● Énoncé
Présentez en liste numérotée la partie des données qui commence à la ligne contenant « pose: elev=122.6 azim=81.9 » et se termine à la ligne contenant « Dot at: (376, 268) », ces deux lignes comprises et sans les lignes vides. Laissez les images de côté dans votre réponse.

● Données d'entrée
....

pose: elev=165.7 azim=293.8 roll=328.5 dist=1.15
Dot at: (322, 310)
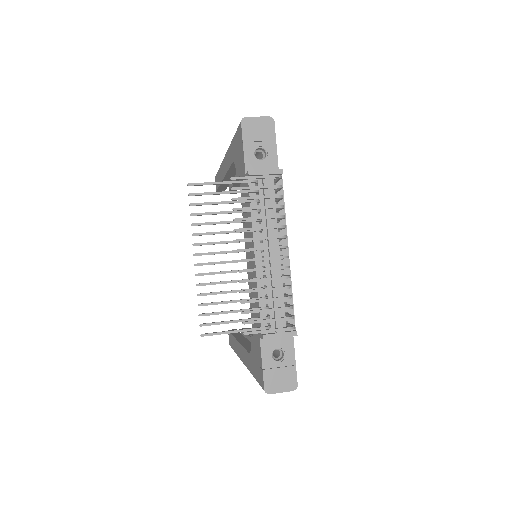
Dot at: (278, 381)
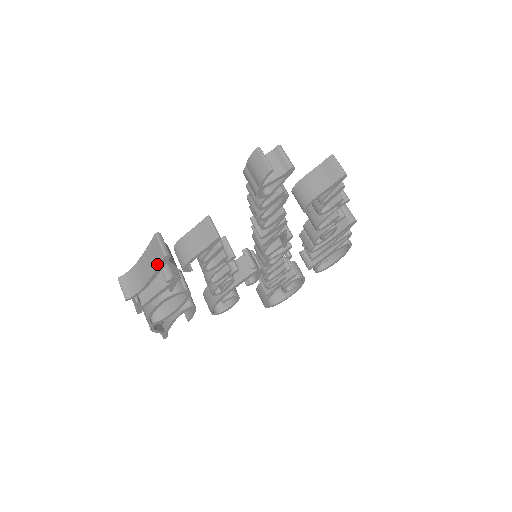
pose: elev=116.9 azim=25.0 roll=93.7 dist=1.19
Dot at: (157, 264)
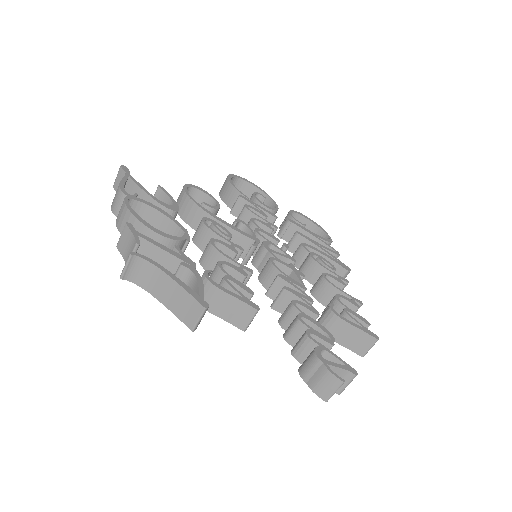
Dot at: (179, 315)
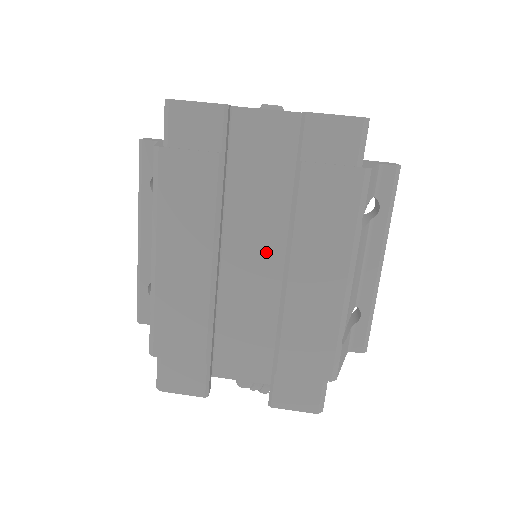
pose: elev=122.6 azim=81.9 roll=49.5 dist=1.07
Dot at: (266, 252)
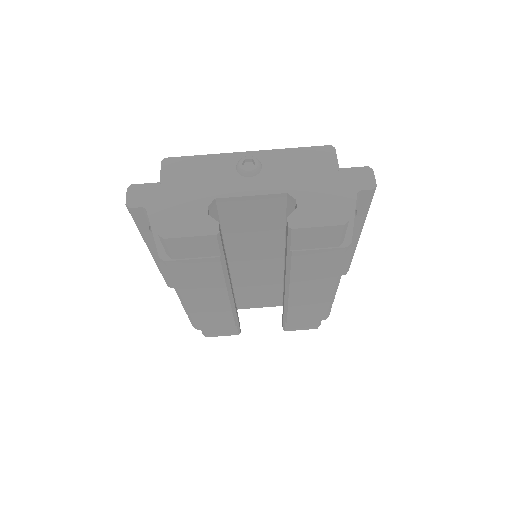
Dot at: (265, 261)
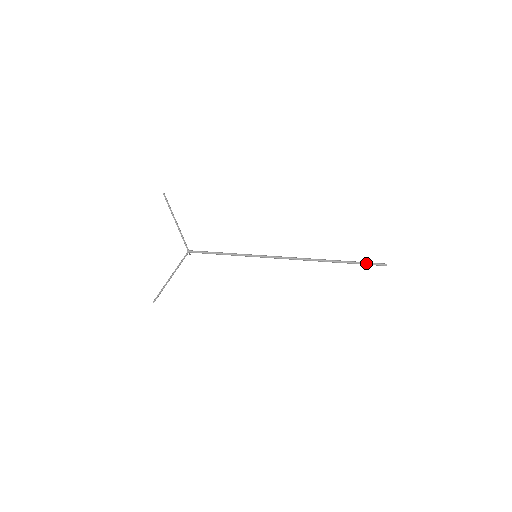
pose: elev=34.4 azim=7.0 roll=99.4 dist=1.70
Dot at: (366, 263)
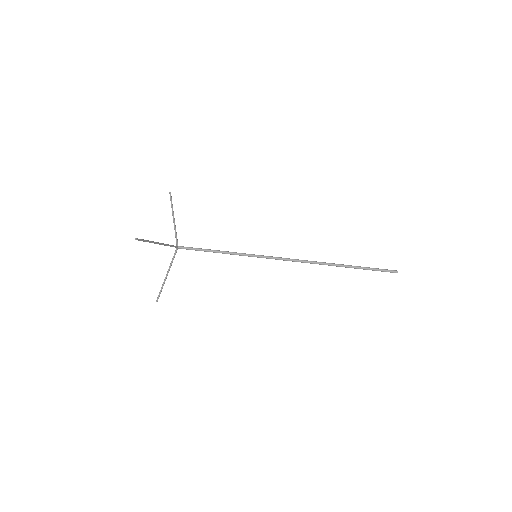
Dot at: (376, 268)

....

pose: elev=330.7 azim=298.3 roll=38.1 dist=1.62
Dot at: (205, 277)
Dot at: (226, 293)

....

● Corrigé
1. pose: elev=122.6 azim=81.9 roll=49.5 dist=1.07
2. Dot at: (266, 252)
3. Dot at: (265, 261)
4. pose: elev=34.4 azim=7.0 roll=99.4 dist=1.70
5. Dot at: (366, 263)
6. Dot at: (376, 268)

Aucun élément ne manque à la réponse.